Records from a data source:
_ _ _ _ _ _ _
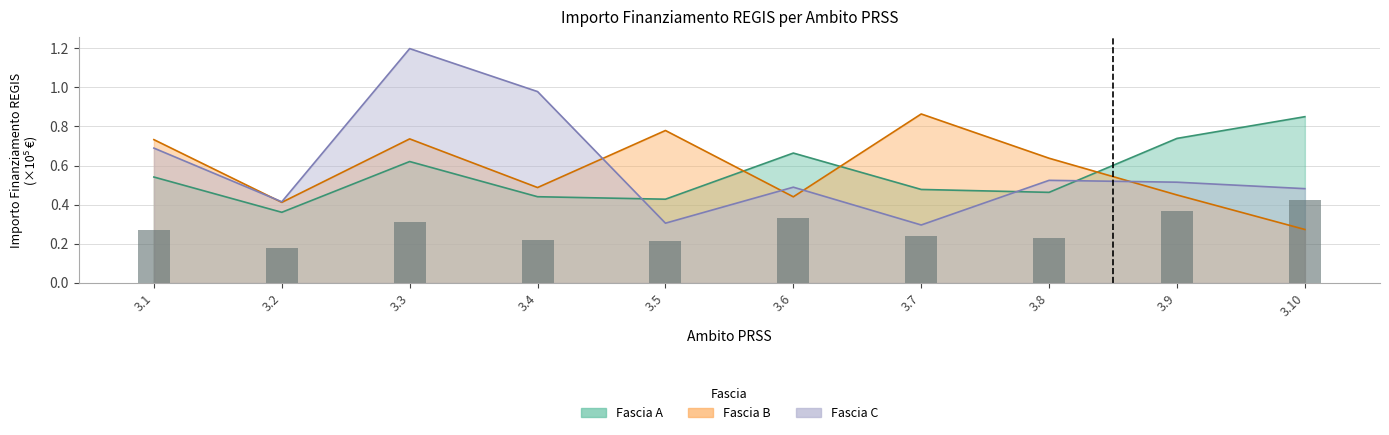

Reading left to right, list all the values displayed in this chart.

Fascia A: 0.5	0.4	0.6	0.4	0.4	0.7	0.5	0.5	0.7	0.8
Fascia B: 0.7	0.4	0.7	0.5	0.8	0.4	0.9	0.6	0.4	0.3
Fascia C: 0.7	0.4	1.2	1.0	0.3	0.5	0.3	0.5	0.5	0.5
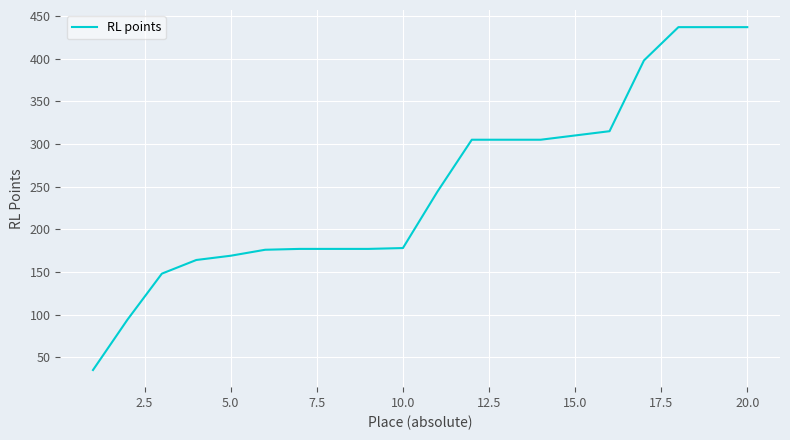

What is the difference between the maximum and minimum values?

402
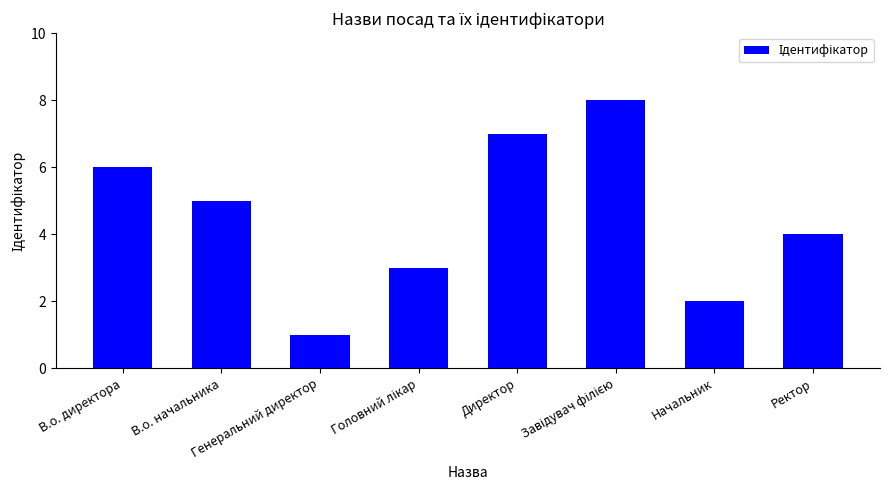

How many series are shown in this chart?

1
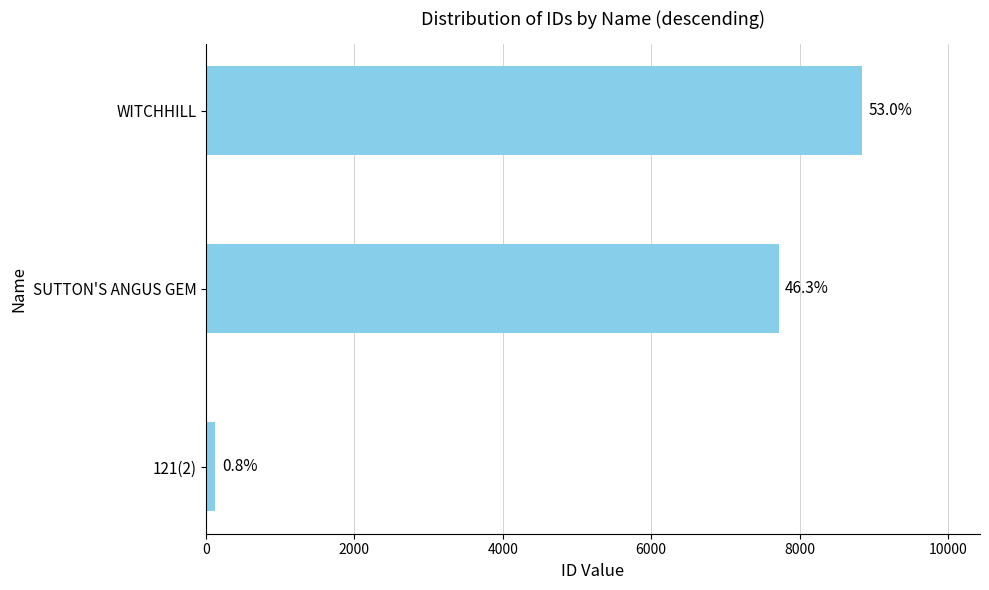

How many bars are there in total?

3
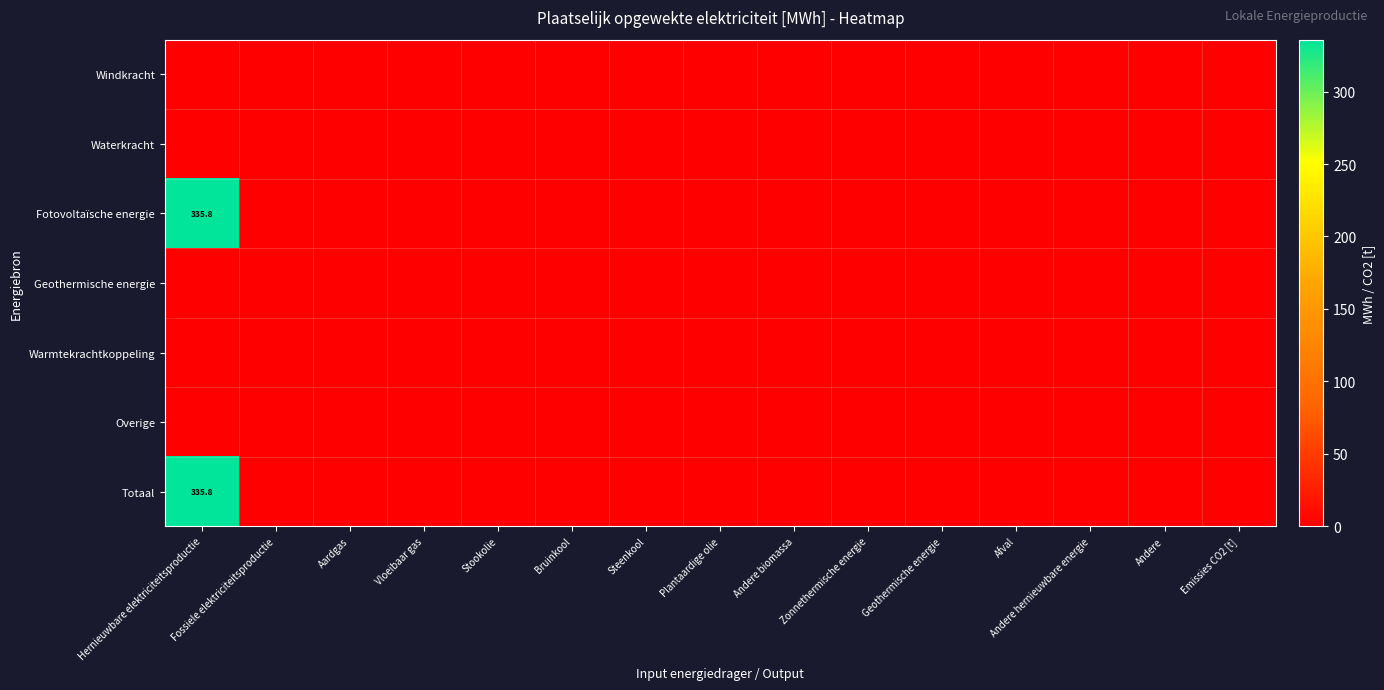

Rank the categories by Windkracht value from highest to lowest.

Hernieuwbare elektriciteitsproductie, Fossiele elektriciteitsproductie, Aardgas, Vloeibaar gas, Stookolie, Bruinkool, Steenkool, Plantaardige olie, Andere biomassa, Zonnethermische energie, Geothermische energie, Afval, Andere hernieuwbare energie, Andere, Emissies CO2 [t]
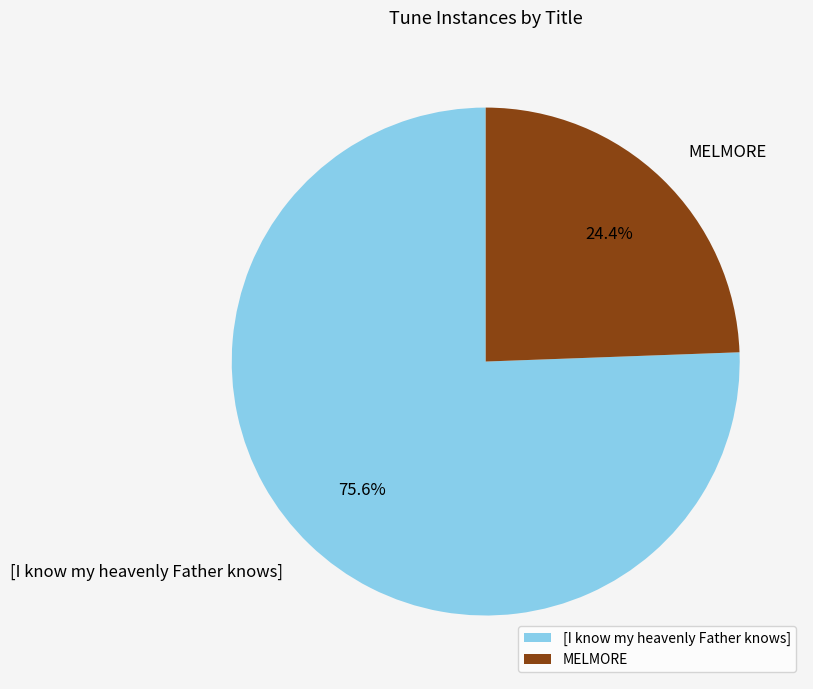

To the nearest percent, what portion does [I know my heavenly Father knows] represent?

76%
_ _ _ _ _ _ _
Copy every line of the listing above word for word, but omit the picture markers.

Reading left to right, list all the values displayed in this chart.

Fascia A: 0.5	0.4	0.6	0.4	0.4	0.7	0.5	0.5	0.7	0.8
Fascia B: 0.7	0.4	0.7	0.5	0.8	0.4	0.9	0.6	0.4	0.3
Fascia C: 0.7	0.4	1.2	1.0	0.3	0.5	0.3	0.5	0.5	0.5

What is the difference between the maximum and minimum values?

402

How many series are shown in this chart?

1

How many bars are there in total?

3

Rank the categories by Windkracht value from highest to lowest.

Hernieuwbare elektriciteitsproductie, Fossiele elektriciteitsproductie, Aardgas, Vloeibaar gas, Stookolie, Bruinkool, Steenkool, Plantaardige olie, Andere biomassa, Zonnethermische energie, Geothermische energie, Afval, Andere hernieuwbare energie, Andere, Emissies CO2 [t]

To the nearest percent, what portion does [I know my heavenly Father knows] represent?

76%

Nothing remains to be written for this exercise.